Recusal — a judge's withdrawal from a case, sometimes called disqualification — can happen on the judge's own initiative under the Code of Judicial Conduct, or on a party's motion supported by a good-faith basis, an assertion of the specific factual grounds, and a supporting affidavit. A judge who recuses is not required to explain why; a judge who denies a motion to recuse must briefly state the reasons, in writing or on the record, though that explanation can wait until an in-progress, on-the-record proceeding concludes. Once recused, a judge takes no further part in the case unless the parties waive the recusal — and some grounds can never be waived: an announced personal bias, more than a minimal financial interest in the case, having served as an attorney in the same matter, or having been a material witness in it. If grounds for recusal surface only after the judge has already ruled on something but before finishing the case, the judge must recuse unless the parties waive it, though the earlier rulings ordinarily stand for whoever takes over. A denial of a recusal motion is not immediately appealable; it can only be reviewed once a final judgment has been entered.
Frequently Asked Questions
Can a case continue if the judge who started the trial can't finish it?

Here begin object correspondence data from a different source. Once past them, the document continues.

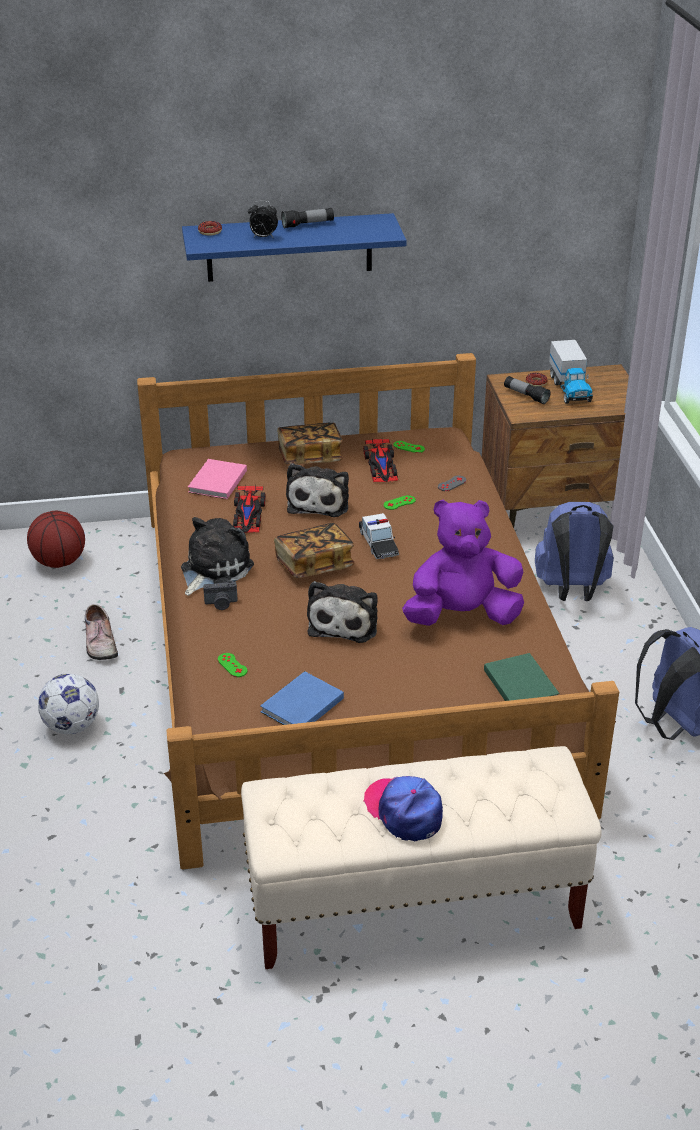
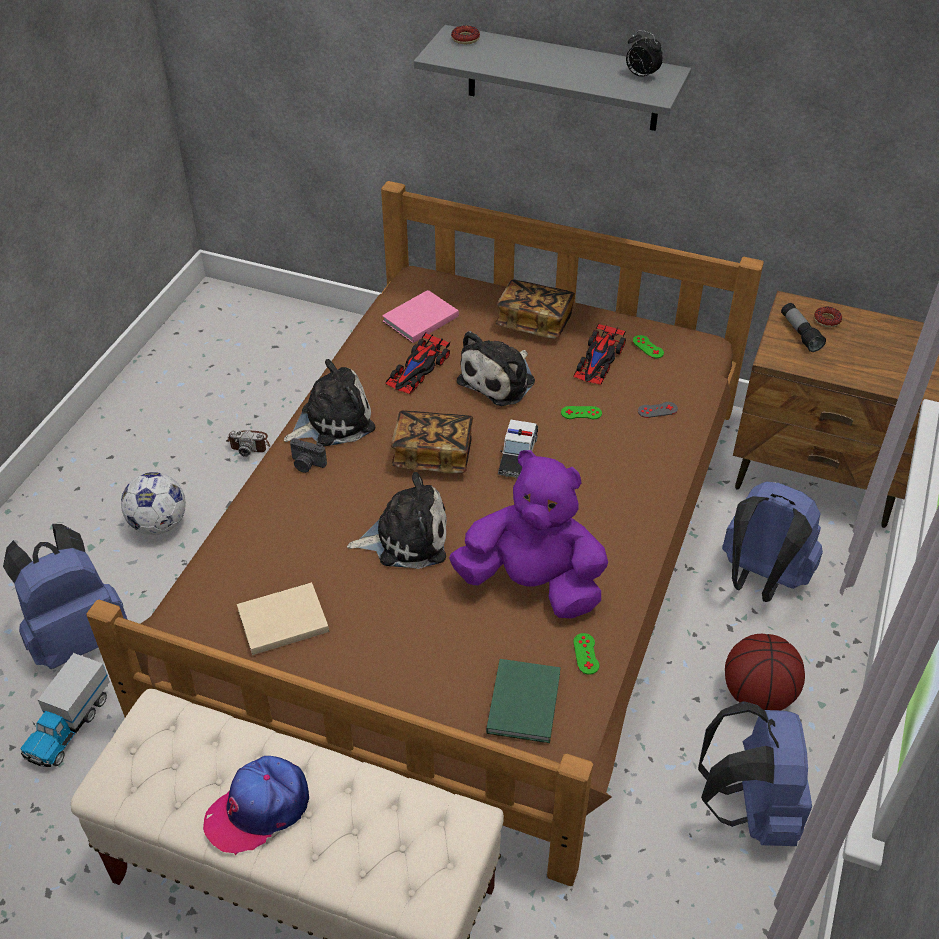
camera: 30 degrees right, 10 degrees up
(59, 561) = (283, 342): basketball -> basketball (758, 694)
(75, 829) = (78, 636): none -> blue backpack
(99, 642) = (249, 443): shoe -> camera
(232, 665) = (258, 542): green game controller -> green game controller (586, 654)
(263, 237) = (513, 61): alarm clock -> alarm clock (641, 76)
(289, 247) = (562, 79): blue shelf -> grey shelf
(300, 706) = (280, 620): blue book -> beige book
(308, 224) = (578, 58): flashlight -> none
(345, 622) = (406, 538): plush toy -> plush toy turned 135 degrees counterclockwise
(404, 811) = (258, 809): cap -> cap turned 120 degrees counterclockwise
(570, 388) = (861, 342): toy truck -> toy truck (69, 726)

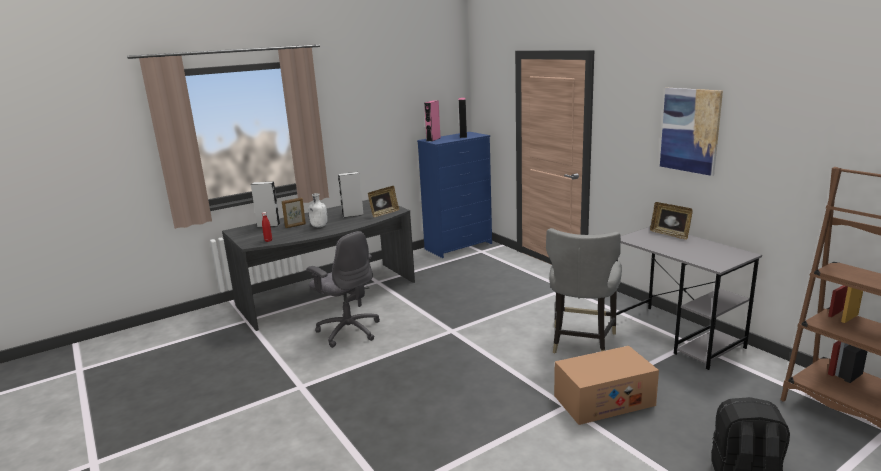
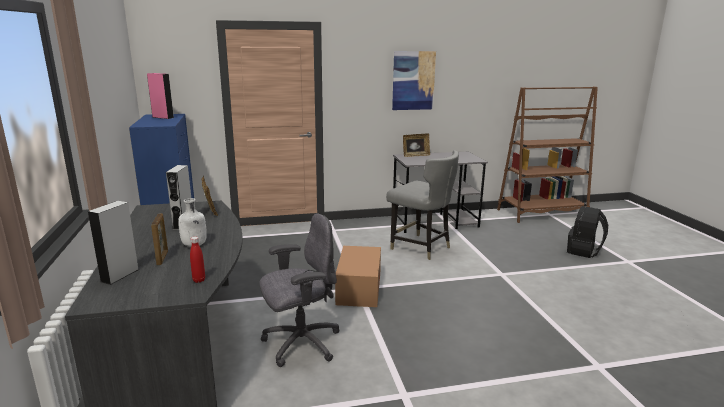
camera: 70 degrees left, 0 degrees up
(433, 139) = (147, 124): pink speaker -> none
(603, 400) = (499, 261): cardboard box -> cardboard box (359, 288)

Yes, another judge may take over after certifying familiarity with the record and determining the case can be completed without prejudice to the parties, and must recall a material, disputed, and available witness at a party's request in a bench proceeding.
What grounds for recusal can never be waived by the parties?
An announced personal bias or prejudice concerning a party, more than a minimal financial interest in the case, having served as an attorney in the matter, or having been a material witness concerning it.
Can a party immediately appeal a judge's denial of a motion to recuse?
No, a ruling denying recusal is not immediately appealable and may be reviewed only after entry of a final judgment.